8. 時計は一方向に巻くものだと知った。
前述のレーさんの教室で私は、「抵抗を感じるまで時計を巻きなさい」と教えられた。私は、時計の巻き上げが終わったことを感じることができるなんて知らなかった。文字どおり3週間前までは、リューズを前後に動かして巻き上げるのだと思っていた。
9. 腕時計好きの人は、本当に日付表示窓を気にしているということを知った。
ここで質問。このメディア、今は私の雇用主なのだが、なぜHODINKEEと呼ばれているのか? でも今はまず、「なぜ腕時計のあの場所に日付表示窓をつけたのか?」と聞くべきところではないか。
私はその議論の記事を読んだことがある。3時位置の日付表示窓はクラシックだが、邪魔になる。6時位置だと左右対称になるが、どこか変だし、やはり邪魔でもある。4時半位置ではどうか? これを理想的で妥当な解決策だと言う人もいる。ある人は、かつてないほど議論に熱くなる。私はといえば、この議論を理解している。実際、とてもよく理解しているがゆえに、初めて本格的な腕時計を購入したのだ(その時計については今後、大公開する)。なんとその時計には、日付表示窓がないのである。確かに、今日が何日なのかがわかるのは素敵なことだ。だが、皆さんがそんな風に言い争っているのを見るのは忍びない。
おもしろいことに、私が「Dimepiece」とポッドキャスト「Killing Time With Brynn and Malaika」のブリン・ウォルナー(Brynn Wallner)氏に、日付表示窓のドラマについてどう思うか尋ねたところ、彼女はこんなことを言った。「私が実際に聞いたのは、ロレックスはサイクロップレンズの日付窓のために派手になっているというつぶやきと、一部の人々はより最小限の日付窓を好むということ。それ以外は、特に熱く語られることはなく、説得力も感じない。それに私は、時計好きな人があまりに時計オタク的なことを言い始めると、あっさりと聞き流してしまう傾向がある」。ブリン、私はどちらかといえば賛同する。
特大の日付表示窓をご参考までに。
10. 時計を2本以上持つことを正当化する人の気持ちがわかった。
私はいい時計を1本手に入れた。その時計を手にした途端、もう1本どころか、もう3本欲しいと思うようになった。この新しい時計をとても気に入っているのだが、その優れた部分は、別の時計の優れた部分を単純に目立たせてしまう。実際、この時計を十分に堪能するためには、別の時計が必要だということを実感するのだ。

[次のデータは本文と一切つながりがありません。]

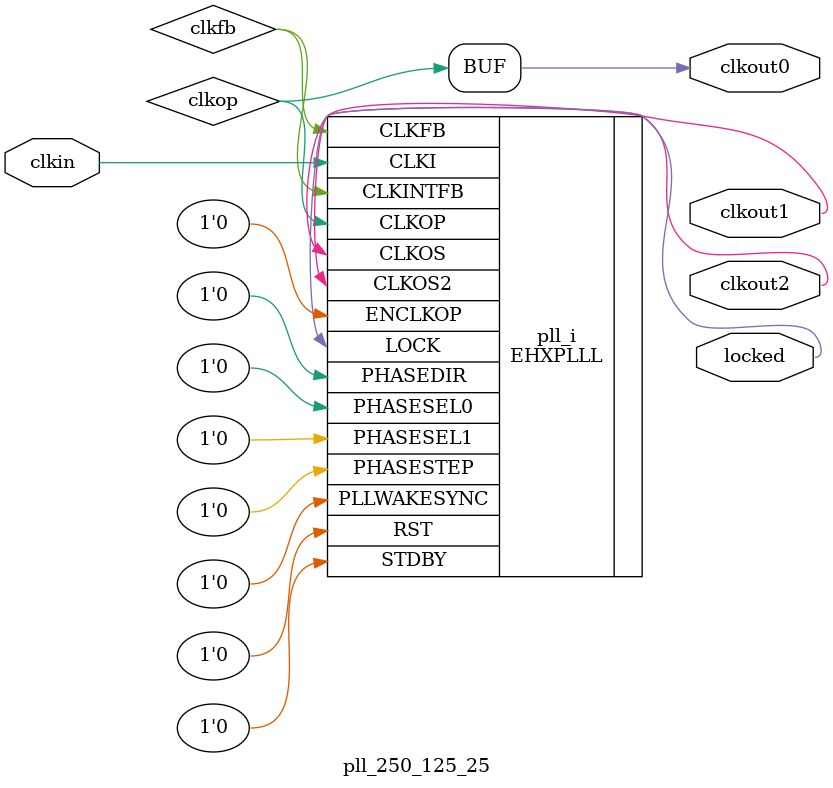
<source format=v>

module pll_250_125_25(
    input  clkin,   // 25
    output clkout0, // 250
    output clkout1, // 125
    output clkout2, //  25
    output locked
);
wire clkfb;
wire clkos;
wire clkop;
(* ICP_CURRENT="12" *) (* LPF_RESISTOR="8" *) (* MFG_ENABLE_FILTEROPAMP="1" *) (* MFG_GMCREF_SEL="2" *)
EHXPLLL #(
        .PLLRST_ENA("DISABLED"),
        .INTFB_WAKE("DISABLED"),
        .STDBY_ENABLE("DISABLED"),
        .DPHASE_SOURCE("DISABLED"),
        .CLKOP_FPHASE(0),
        .CLKOP_CPHASE(0),
        .OUTDIVIDER_MUXA("DIVA"),
        .CLKOP_ENABLE("ENABLED"),
        .CLKOP_DIV(2),
        .CLKOS_ENABLE("ENABLED"),
        .CLKOS_DIV(4),
        .CLKOS_CPHASE(0),
        .CLKOS_FPHASE(0),
        .CLKOS2_ENABLE("ENABLED"),
        .CLKOS2_DIV(20),
        .CLKOS2_CPHASE(0),
        .CLKOS2_FPHASE(0),
        .CLKFB_DIV(10),
        .CLKI_DIV(1),
        .FEEDBK_PATH("INT_OP")
    ) pll_i (
        .CLKI(clkin),
        .CLKFB(clkfb),
        .CLKINTFB(clkfb),
        .CLKOP(clkop),
        .CLKOS(clkout1),  // 125
        .CLKOS2(clkout2), // 25
        .RST(1'b0),
        .STDBY(1'b0),
        .PHASESEL0(1'b0),
        .PHASESEL1(1'b0),
        .PHASEDIR(1'b0),
        .PHASESTEP(1'b0),
        .PLLWAKESYNC(1'b0),
        .ENCLKOP(1'b0),
        .LOCK(locked)
	);
assign clkout0 = clkop; // 250
endmodule
</source>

私はステンレススティールが大好きだ。でもゴールドのオプションがあれば、もっと好きになるのでは? 確かに計時機能だけの時計は好きだが、複雑機構を体験しないと、本当の時計好きとしての経験をし損ねているのではないだろうか? 大きい時計も好きだし、小さい時計も好きだ。持っていないのは、中くらいの大きさの時計だ。中くらいの大きさのゴールドの時計が欲しい。いや訂正、そのような時計が私には必要だ。実際、まともな神経の持ち主なら、そんな私が腕時計なしでもう1日過ごせるとは思いもしないだろう。